オーストラリアで出会ったイカれた天使 その1

 

初めまして、ピッコロ三世と申します。

初投稿で不慣れではありますが、読んでいただけたら幸いです。

長い話なので何パートかに分けて書きたいと思います。

 

僕は過去にバックパッカーをしていた事があります。

バックパッカーとはバックパックを背負い、国内や世界中を旅する人の事です。

かなり昔の話ですが、その旅の中で、オーストラリアの先住民アボリジニの民族楽器「ディジュリドゥ」という楽器に出会いました。

僕は、そのディジュリドゥという楽器の音色に一瞬で取り憑かれ、必死に練習をしてプロを目指すようになりました。

そして、ディジュリドゥを始めて1年位が経った頃だったと思います。

本場のオーストラリアに行って修行をしたいと思うようになり、バックパックディジュリドゥを背負って日本を飛び出しました。

 

オーストラリアでは路上でディジュリドゥを演奏をして、投げ銭を貰うという生活をしていました。

日本ではあまり馴染みがないですが、オーストラリアでは路上パフォーマンスをBusking(バスキング)と言い、割と普通に職業にしている人も多く、もちろん腕にもよりますが、結構稼げたりもします。

これは僕がオーストラリアでバスキングをしながら旅をしていた頃の話です。

 

 

あれはたしか、サーファーズパラダイスと言う町に立ち寄った時の話です。

当時本当にお金がなく、宿に泊まるお金も惜しいくらい貧乏でした。

なので、宿代をケチって野宿をしながらバスキング生活をしていました。

ある日、いつも通りバスキングをしていると、目の前にスキンヘッドのイカつい白人のおじさんが立ち止まり、僕の演奏を見ながら何枚か写真を撮り始めました。

「あぁ観光客かな」と思い、カメラにピースをしました。

すると、おじさんが近づいてきたので、握手をしようとした瞬間、いきなり楽器を奪われ、「演奏をやめろ!」と怒鳴られました。

何が起きたのか理解できずにいると、英語で「さっさと機材を片付けてついてこい!」と言われました。

そそくさと楽器とアンプをしまい、おじさんについて行きました。

着いた先は交番で、そのおじさんは自らをcity councilだと言いました。

city councilとは市議会の事で、本来バスキングをするには、各町によってライセンスを取得する必要があり、当時僕は、他の街のライセンスは持っていましたが、サーファーズパラダイスのライセンスは持っていませんでした。

しかし当時の僕は、どうせ怒られて終わりでしょ?とかなり舐めていました。

その後、宿泊先などを詳しく聞かれ(野宿なので宿泊先はない)日本の実家の番号も聞かれました。

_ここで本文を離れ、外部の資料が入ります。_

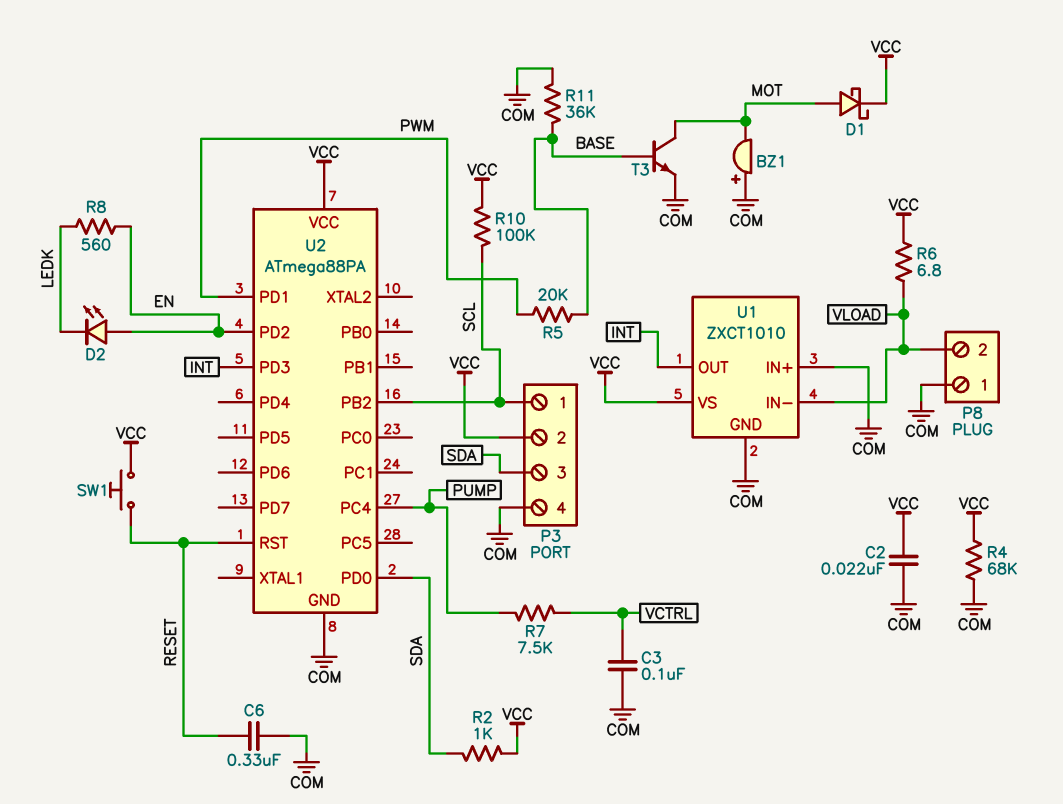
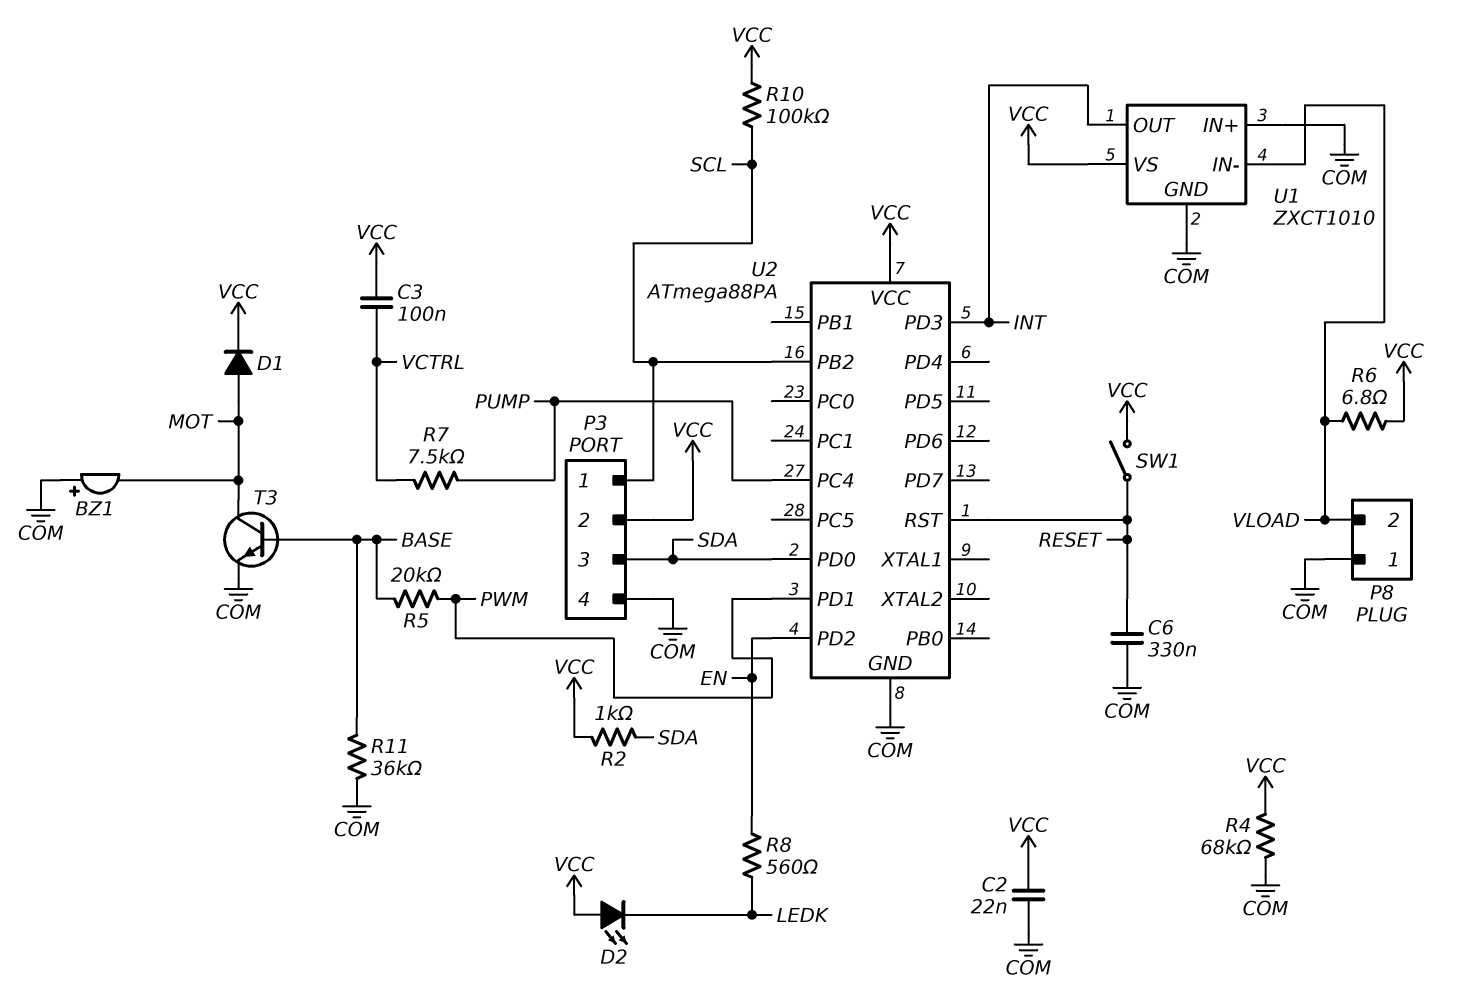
C3: 100nF (COM, VCTRL) -> 100nF (VCC, VCTRL)
D1: schottky (A MOT, K VCC) -> diode (A MOT, K VCC)
D2: LED (A EN, K LEDK) -> LED (A VCC, K LEDK)
SW1: button (RESET, VCC) -> switch (RESET, VCC)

そして長い質問攻めが終わり、やっと帰れると思った時おじさんが言いました。

 

「この楽器と機材は没収する、一週間以内に罰金700ドル払え」 

 

僕「え??」

 

「払えない場合はオークションに出品する」

 

僕「えぇぇぇぇ!?」

 

「嘘でしょ!?俺はただ路上で音楽をやっていただけだよ!勘弁してください!悪魔かよ!!」

 

「帰れ!」

 

僕の遠吠えは虚しく、交番を追い出されました。

自慢じゃないですが、その時の所持金はマジで5ドル位だったと思います。

ちなみに当時のオーストラリアドルのレートは、日本円と大して変わらない位だったので、罰金は7万位だったと思います。

僕の唯一の稼ぐ手段だったバスキングができなくなり、近くのビーチで泣き叫びました。